EXCERPT TO READ ▸
-- Begin --

I am on holiday in the Idaho Rockies, in a house on the edge of
what is in winter a fancy ski resort, the streets of which are
clogged with sports cars, massive SUVs and even the odd Hummer. The
shops offer all the extravagances a pampered plutocrat needs: from
pet grooming to art galleries. Sent to buy bagels, I was faced with
a bewildering ten different kinds.

Sounds like I am complaining? Read on.

From the patio of our house can be seen a constant procession of
wonderful (and remarkably tame) birds, attracted by the effect of
the the suburb’s sprinklers in the usually dry landscape. Squirrels
come to the trees; garter snakes to the wall; butterflies to the
flowers. In the crystal stream at the bottom of the hill, wild
rainbow trout rise to caddis flies and dippers, martins and
sandpipers snack on huge stoneflies. In the woods along the valley
are moose droppings and signs of the occasional black bear.

My point? Well, the book I have just finished reading here is
Nothing to Envy” by Barbara Demick, about the
lives of six North Koreans in the city of Chongjin before they
defected to the south. They lived free from the evils of
consumerism, indeed in the late 1990s they were so free of
consumerism that their children or parents starved to death before
their eyes. They never faced the paralysing agony of choosing
between bagel brands, indeed for a lot of the time they ate meals
based on stewing grasses and the husks of corn cobs. They had few
possessions at all, let alone SUVs. Their pets needed no grooming,
because they had been eaten. And they lived as locavores off the
land, in all its organic purity, recycling their waste so that the
local farmland stank of ‘night soil’. All around Chongjin by the
1990s the wildlife had been trapped, the wild plants picked, the
grasses cut for food and even the bark of trees stripped to make
flour.

How’s this for local-sourcing?

-- End --

Layout dataset entries ▸

-- Begin --

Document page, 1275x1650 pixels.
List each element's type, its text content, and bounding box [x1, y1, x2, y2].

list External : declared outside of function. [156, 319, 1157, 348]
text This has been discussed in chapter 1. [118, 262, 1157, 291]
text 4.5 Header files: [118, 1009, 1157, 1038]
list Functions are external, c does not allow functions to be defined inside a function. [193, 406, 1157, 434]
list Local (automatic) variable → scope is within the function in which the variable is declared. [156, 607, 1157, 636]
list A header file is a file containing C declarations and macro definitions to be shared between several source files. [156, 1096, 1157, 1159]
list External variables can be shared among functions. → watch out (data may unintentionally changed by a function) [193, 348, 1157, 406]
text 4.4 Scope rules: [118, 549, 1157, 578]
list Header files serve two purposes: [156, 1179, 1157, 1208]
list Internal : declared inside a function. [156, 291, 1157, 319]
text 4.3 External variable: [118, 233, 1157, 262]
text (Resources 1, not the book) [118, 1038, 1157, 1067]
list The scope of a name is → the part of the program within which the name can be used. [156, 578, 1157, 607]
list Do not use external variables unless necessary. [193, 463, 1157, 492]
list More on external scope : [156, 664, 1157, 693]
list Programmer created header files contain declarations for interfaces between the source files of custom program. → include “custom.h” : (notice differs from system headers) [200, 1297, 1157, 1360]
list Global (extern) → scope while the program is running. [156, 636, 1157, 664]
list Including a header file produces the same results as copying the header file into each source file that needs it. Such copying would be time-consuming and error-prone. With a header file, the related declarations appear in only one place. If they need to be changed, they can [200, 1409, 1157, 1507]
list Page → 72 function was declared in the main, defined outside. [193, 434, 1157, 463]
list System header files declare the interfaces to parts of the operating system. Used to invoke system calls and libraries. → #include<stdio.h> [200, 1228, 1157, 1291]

-- End --

TO-DO LIST ▸
- A) In the Idaho holiday essay, who wrote the book the author finished reading there?
- B) Pull out the passage of the Idaho holiday essay starting at "From the patio" and ending at "occasional black bear.".

FINAL ANSWERS ▸
- A) Barbara Demick

- B)
From the patio of our house can be seen a constant procession of
wonderful (and remarkably tame) birds, attracted by the effect of
the the suburb’s sprinklers in the usually dry landscape. Squirrels
come to the trees; garter snakes to the wall; butterflies to the
flowers. In the crystal stream at the bottom of the hill, wild
rainbow trout rise to caddis flies and dippers, martins and
sandpipers snack on huge stoneflies. In the woods along the valley
are moose droppings and signs of the occasional black bear.